SET TASK
Recast the listing, from its first line through the line containing "genus: Centaurea", as a two-column CSV with the headers field and value. Give one row per line, and put each entry in its own quoted field with any line breaks replaced by spaces.

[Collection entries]
═══

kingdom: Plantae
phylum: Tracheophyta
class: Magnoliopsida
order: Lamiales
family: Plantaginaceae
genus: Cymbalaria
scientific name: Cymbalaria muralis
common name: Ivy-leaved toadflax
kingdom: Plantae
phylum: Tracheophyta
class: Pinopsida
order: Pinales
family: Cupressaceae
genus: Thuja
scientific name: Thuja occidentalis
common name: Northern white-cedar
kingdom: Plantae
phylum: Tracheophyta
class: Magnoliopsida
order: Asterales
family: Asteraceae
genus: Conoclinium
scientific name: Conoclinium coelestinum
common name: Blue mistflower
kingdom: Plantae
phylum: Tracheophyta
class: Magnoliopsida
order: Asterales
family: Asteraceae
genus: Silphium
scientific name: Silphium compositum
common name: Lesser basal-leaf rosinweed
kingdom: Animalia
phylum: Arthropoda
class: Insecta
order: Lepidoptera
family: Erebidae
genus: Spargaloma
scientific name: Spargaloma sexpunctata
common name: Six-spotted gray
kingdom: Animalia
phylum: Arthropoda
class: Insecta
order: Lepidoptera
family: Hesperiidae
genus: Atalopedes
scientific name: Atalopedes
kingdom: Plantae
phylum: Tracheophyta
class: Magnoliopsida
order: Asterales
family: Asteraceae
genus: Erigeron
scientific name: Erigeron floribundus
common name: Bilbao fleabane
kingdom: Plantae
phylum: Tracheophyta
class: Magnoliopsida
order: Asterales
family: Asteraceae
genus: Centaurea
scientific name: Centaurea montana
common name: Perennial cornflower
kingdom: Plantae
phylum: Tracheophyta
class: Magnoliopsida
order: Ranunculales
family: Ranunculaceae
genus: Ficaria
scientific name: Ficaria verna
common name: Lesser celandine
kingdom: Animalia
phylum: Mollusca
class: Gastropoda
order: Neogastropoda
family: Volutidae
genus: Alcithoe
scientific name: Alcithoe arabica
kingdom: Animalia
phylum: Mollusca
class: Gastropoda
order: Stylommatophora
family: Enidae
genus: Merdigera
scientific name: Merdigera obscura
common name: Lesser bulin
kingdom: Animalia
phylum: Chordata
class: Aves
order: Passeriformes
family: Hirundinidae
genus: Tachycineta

═══

FINAL ANSWER
field,value
"kingdom:","Plantae"
"phylum:","Tracheophyta"
"class:","Magnoliopsida"
"order:","Lamiales"
"family:","Plantaginaceae"
"genus:","Cymbalaria"
"scientific name:","Cymbalaria muralis"
"common name:","Ivy-leaved toadflax"
"kingdom:","Plantae"
"phylum:","Tracheophyta"
"class:","Pinopsida"
"order:","Pinales"
"family:","Cupressaceae"
"genus:","Thuja"
"scientific name:","Thuja occidentalis"
"common name:","Northern white-cedar"
"kingdom:","Plantae"
"phylum:","Tracheophyta"
"class:","Magnoliopsida"
"order:","Asterales"
"family:","Asteraceae"
"genus:","Conoclinium"
"scientific name:","Conoclinium coelestinum"
"common name:","Blue mistflower"
"kingdom:","Plantae"
"phylum:","Tracheophyta"
"class:","Magnoliopsida"
"order:","Asterales"
"family:","Asteraceae"
"genus:","Silphium"
"scientific name:","Silphium compositum"
"common name:","Lesser basal-leaf rosinweed"
"kingdom:","Animalia"
"phylum:","Arthropoda"
"class:","Insecta"
"order:","Lepidoptera"
"family:","Erebidae"
"genus:","Spargaloma"
"scientific name:","Spargaloma sexpunctata"
"common name:","Six-spotted gray"
"kingdom:","Animalia"
"phylum:","Arthropoda"
"class:","Insecta"
"order:","Lepidoptera"
"family:","Hesperiidae"
"genus:","Atalopedes"
"scientific name:","Atalopedes"
"kingdom:","Plantae"
"phylum:","Tracheophyta"
"class:","Magnoliopsida"
"order:","Asterales"
"family:","Asteraceae"
"genus:","Erigeron"
"scientific name:","Erigeron floribundus"
"common name:","Bilbao fleabane"
"kingdom:","Plantae"
"phylum:","Tracheophyta"
"class:","Magnoliopsida"
"order:","Asterales"
"family:","Asteraceae"
"genus:","Centaurea"